Há 50 anos, as curvas de Niemeyer eram demasiado arrojadas para um país em ditadura, mas um grupo de estudantes conseguiu mantê-las de pé.
O arquitecto brasileiro Oscar Niemeyer, que morreu na quarta-feira a poucos dias de comemorar 105 anos, nunca esteve em Moimenta da Beira. Mas os arcos que desenhou para o Palácio da Alvorada, em Brasília, inspiraram o projecto de construção de um colégio naquela vila do distrito de Viseu e fizeram estalar a polémica.
Foi a 2 de Abril de 1962. Passava das 13h30 quando Pedro Abreu, então com 17 anos, e o irmão mais velho chegaram ao Externato Infante D. Henrique, onde frequentavam o quinto ano do liceu. Os pedreiros estavam já a demolir parte da fachada do colégio, sustentada em arcos que fazem lembrar redes estendidas nas varandas dos casarões coloniais.
A ordem de demolição tinha vindo dos serviços de urbanismo do regime, de Viseu, recorda Pedro Abreu: “Houve uma inspecção e acharam que o estilo do prédio era avançado de mais.” As semelhanças entre o edifício e o palácio que serve hoje de residência oficial da Presidente da República do Brasil, desenhado pelo arquitecto comunista e inaugurado em 1958, não agradaram às autoridades. A solução era substituir os pilares em arco por colunas rectangulares.

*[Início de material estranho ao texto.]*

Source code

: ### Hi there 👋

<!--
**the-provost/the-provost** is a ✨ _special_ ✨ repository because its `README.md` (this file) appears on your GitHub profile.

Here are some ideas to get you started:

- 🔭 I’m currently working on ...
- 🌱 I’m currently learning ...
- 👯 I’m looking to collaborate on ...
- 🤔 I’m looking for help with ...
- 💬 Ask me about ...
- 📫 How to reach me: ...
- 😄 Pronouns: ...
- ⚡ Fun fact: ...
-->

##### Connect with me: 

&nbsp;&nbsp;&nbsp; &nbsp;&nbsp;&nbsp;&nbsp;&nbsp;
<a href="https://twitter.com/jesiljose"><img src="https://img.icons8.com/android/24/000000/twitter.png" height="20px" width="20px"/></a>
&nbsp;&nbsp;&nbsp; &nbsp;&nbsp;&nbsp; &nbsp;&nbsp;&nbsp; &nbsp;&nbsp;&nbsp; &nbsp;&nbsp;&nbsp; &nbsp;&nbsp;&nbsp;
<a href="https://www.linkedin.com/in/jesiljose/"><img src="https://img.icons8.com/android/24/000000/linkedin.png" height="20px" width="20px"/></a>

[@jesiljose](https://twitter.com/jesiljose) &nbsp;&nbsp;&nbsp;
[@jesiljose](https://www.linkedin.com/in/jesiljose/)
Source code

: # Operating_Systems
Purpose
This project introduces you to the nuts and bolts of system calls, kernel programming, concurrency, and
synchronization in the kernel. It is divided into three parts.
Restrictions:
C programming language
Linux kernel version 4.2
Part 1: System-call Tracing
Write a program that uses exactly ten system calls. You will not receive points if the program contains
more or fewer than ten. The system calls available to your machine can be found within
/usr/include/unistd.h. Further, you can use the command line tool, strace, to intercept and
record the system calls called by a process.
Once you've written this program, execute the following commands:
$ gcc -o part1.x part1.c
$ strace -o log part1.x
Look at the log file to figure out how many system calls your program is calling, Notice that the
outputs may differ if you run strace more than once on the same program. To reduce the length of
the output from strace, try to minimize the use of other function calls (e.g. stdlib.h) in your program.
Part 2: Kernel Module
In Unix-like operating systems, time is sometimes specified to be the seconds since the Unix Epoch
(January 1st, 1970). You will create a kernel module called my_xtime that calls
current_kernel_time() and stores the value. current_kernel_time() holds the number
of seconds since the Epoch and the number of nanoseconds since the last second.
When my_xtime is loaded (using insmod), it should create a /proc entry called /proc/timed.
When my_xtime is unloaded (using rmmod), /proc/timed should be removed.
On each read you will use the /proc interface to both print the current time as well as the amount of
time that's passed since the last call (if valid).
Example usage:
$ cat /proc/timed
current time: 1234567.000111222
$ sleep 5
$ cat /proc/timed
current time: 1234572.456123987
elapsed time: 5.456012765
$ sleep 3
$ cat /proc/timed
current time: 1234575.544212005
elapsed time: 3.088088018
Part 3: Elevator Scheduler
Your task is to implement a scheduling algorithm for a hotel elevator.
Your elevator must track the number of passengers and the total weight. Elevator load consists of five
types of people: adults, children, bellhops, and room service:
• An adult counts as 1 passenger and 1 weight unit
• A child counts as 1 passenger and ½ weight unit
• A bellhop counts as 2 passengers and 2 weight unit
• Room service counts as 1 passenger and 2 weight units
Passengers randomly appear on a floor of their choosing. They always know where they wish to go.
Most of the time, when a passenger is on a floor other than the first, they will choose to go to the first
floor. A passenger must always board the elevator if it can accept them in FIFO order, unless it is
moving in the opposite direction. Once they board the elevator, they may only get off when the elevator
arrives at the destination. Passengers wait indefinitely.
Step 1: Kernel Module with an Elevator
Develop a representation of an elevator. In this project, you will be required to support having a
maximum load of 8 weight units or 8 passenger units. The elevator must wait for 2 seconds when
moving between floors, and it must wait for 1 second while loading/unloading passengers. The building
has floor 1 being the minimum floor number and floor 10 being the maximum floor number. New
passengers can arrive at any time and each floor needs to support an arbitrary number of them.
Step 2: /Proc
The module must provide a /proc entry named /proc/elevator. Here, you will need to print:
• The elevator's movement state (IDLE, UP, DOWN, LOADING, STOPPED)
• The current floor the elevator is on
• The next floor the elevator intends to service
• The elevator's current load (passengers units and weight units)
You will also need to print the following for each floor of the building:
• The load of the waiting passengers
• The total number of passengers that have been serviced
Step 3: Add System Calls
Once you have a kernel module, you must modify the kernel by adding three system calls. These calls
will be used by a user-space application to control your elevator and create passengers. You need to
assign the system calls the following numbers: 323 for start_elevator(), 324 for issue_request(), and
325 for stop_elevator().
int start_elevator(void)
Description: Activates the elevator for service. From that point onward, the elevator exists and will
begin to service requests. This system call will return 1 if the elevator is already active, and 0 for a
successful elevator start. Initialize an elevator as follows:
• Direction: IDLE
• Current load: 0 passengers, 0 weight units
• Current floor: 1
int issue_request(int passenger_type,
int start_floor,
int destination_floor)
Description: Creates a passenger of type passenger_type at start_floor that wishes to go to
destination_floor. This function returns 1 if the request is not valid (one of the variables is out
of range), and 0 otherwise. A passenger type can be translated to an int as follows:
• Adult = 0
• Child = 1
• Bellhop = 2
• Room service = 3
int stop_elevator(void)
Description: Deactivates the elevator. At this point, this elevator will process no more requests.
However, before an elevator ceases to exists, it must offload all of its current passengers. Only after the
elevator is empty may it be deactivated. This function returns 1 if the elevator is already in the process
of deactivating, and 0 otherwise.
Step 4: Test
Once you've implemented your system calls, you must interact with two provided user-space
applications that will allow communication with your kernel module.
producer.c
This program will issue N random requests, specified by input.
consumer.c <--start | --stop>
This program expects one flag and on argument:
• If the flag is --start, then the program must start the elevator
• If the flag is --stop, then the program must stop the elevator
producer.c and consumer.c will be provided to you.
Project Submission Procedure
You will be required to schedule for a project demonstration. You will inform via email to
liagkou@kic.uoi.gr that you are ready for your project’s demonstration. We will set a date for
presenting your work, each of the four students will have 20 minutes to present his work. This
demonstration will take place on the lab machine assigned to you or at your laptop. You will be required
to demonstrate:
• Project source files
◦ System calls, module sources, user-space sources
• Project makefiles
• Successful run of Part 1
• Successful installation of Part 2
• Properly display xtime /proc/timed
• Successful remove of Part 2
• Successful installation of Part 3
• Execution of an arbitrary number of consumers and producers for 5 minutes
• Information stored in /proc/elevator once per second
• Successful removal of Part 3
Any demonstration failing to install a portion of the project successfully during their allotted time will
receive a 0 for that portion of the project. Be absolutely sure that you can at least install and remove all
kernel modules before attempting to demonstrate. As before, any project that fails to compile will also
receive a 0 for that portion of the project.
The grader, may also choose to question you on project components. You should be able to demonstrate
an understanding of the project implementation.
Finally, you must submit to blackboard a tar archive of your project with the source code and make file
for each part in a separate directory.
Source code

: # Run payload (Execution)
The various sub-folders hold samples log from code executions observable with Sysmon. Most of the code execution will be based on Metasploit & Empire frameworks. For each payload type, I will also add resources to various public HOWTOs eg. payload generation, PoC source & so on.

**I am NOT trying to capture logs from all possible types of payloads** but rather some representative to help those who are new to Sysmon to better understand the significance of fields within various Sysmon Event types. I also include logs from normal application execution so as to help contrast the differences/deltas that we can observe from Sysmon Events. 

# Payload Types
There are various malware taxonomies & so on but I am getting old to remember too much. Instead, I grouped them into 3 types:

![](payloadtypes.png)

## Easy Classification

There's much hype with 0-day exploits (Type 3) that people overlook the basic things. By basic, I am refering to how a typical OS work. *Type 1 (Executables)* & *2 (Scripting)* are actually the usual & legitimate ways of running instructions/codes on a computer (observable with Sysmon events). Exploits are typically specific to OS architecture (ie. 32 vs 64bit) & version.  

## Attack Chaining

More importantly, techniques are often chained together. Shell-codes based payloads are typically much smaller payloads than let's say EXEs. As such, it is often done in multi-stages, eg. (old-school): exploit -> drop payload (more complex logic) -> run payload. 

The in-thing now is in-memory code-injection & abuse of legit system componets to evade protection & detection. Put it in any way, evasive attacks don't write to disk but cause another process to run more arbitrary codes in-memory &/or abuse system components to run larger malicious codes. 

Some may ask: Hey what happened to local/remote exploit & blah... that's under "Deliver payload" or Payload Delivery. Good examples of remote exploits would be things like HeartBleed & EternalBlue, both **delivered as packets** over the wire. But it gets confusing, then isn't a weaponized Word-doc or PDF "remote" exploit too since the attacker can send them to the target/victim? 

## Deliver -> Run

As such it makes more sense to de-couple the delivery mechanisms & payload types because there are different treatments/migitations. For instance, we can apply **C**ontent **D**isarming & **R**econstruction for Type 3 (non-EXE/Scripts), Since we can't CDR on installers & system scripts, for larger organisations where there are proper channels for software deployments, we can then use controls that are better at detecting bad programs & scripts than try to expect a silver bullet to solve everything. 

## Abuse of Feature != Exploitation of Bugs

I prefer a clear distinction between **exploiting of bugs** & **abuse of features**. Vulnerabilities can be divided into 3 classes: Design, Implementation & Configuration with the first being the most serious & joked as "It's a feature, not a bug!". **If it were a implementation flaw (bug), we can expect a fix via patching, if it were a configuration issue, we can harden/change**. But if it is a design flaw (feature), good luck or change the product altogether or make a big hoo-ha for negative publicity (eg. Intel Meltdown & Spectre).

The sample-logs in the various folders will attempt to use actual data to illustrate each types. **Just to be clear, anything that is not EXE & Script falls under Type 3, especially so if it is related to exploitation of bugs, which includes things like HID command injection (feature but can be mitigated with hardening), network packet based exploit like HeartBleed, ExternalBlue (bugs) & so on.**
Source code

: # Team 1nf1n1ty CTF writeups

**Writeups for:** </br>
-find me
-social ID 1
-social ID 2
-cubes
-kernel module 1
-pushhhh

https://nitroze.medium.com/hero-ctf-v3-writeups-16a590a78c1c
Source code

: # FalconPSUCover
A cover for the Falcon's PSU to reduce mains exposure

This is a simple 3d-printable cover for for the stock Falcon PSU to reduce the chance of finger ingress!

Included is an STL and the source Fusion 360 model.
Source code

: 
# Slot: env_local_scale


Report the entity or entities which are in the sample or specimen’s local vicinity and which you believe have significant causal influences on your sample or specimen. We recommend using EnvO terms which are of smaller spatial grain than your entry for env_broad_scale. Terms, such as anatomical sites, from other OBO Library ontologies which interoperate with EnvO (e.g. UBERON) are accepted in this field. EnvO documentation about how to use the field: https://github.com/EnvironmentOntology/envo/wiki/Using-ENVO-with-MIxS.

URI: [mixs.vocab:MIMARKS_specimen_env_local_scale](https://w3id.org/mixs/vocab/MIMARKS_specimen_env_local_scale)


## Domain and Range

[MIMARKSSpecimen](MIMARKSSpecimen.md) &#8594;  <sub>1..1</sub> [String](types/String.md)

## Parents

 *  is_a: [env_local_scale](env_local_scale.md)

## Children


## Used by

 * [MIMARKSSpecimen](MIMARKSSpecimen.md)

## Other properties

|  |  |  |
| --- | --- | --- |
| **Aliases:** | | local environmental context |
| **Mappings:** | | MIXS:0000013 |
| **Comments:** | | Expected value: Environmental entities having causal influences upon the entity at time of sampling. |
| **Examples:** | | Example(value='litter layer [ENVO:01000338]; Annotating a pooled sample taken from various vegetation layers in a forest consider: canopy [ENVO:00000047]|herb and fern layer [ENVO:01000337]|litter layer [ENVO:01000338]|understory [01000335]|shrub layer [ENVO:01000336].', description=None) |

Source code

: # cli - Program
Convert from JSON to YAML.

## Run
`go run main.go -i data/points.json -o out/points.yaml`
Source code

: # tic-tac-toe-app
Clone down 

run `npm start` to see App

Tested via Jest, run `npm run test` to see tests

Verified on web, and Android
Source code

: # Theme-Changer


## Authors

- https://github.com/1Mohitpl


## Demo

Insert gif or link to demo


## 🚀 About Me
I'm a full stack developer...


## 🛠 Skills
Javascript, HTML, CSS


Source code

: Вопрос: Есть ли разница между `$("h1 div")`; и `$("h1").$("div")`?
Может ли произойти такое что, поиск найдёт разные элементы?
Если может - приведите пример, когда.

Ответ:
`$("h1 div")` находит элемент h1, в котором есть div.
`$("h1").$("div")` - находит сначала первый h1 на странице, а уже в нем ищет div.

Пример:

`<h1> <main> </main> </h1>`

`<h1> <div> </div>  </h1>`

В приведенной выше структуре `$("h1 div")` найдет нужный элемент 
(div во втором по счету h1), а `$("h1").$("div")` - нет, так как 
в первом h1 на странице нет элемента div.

“O meu irmão, mais encorpado do que eu, mandou-os parar. Os pedreiros também estavam contrariados. Outros alunos começaram a chegar e pegou-se ali o rastilho”, conta Pedro Abreu, hoje com 67 anos. Aos alunos que se manifestavam à porta do colégio, foram-se juntando os habitantes da vila e até alguns professores apoiaram o protesto. “Instigaram-nos a protestar, mas não se punham no nosso lugar, era à sorrateira.”
Dali partiram para a igreja. “As pessoas que viviam à volta foram chegando mas achávamos que ainda éramos poucos. Fomos para a igreja tocar o sino a rebate”, diz Pedro Abreu. De tanto tocar, o sino até rachou. Foi assim que as populações vizinhas souberam do protesto e se juntaram à manifestação, pouco habitual numa região onde não há memória de grandes revoltas populares. No fim, os pedreiros pararam a obra e voltaram a pôr tudo como estava.
“Os arcos eram uma coisa nossa, diferente. Representavam progresso”, explica Pedro Abreu. O desenho do edifício foi pedido por um dos directores do colégio, Amadeu Baptista Ferro, a um emigrante de Moimenta da Beira no Brasil, que nem era arquitecto. “O director foi a Brasília, ficou impressionado com a arquitectura do Palácio da Alvorada e pediu a um amigo que fizesse o desenho”, explica o assessor da autarquia, Rui Bondoso. “Na altura, houve rumores de que os arquitectos do departamento de Viseu ficaram chateados por não lhes ter sido encomendado o projecto e fizeram queixa”, recorda Pedro Abreu.
Na mira da PIDE
“Até diziam, na rua: andam os comunistas em Moimenta!” Mas a revolta nada teve a ver com política, garante o ex-aluno, embora admita que entre os manifestantes havia militantes do PCP. O caso ganhou contornos nacionais e até a polícia do regime, a PIDE, foi de Lisboa a Moimenta da Beira para interrogar os “cabecilhas” do grupo. Pedro Abreu, que era menor, não foi ouvido. “O meu pai era presidente da Câmara e lá conseguiu que só interrogassem os mais velhos”, conta.
Ninguém foi detido. “A PIDE pensava que os comunistas tinham influenciado a miudagem, mas não. Toda a população estava contra aquela patifaria”, afirma. Até o arquitecto Oscar Niemeyer escreveu a um dos directores do colégio e pároco de Moimenta da Beira, o padre António Bento da Guia – que as autoridades terão ameaçado de prisão caso a fachada não fosse alterada. “Na carta, Niemeyer elogia a arquitectura do edifício e diz que está ao lado da luta dos estudantes”, descreve Rui Bondoso.
Os arcos nunca foram demolidos mas no Verão daquele ano, aproveitando a ausência dos alunos em férias, foram tapados por um muro de metro e meio. “Ficou monstruoso”, recorda Pedro Abreu. Depois do 25 de Abril de 1974, o edifício foi comprado pelo Estado e os arcos foram destapados. Desde então funcionaram ali várias escolas e actualmente o edifício acolhe a Escola do 1.º Ciclo Infante D. Henrique. Em Janeiro, esta será transferida para o novo centro escolar do concelho e o imóvel – um edifício com dois pisos, várias salas, ginásio e espaços administrativos – vai acolher o novo centro cívico de Moimenta da Beira.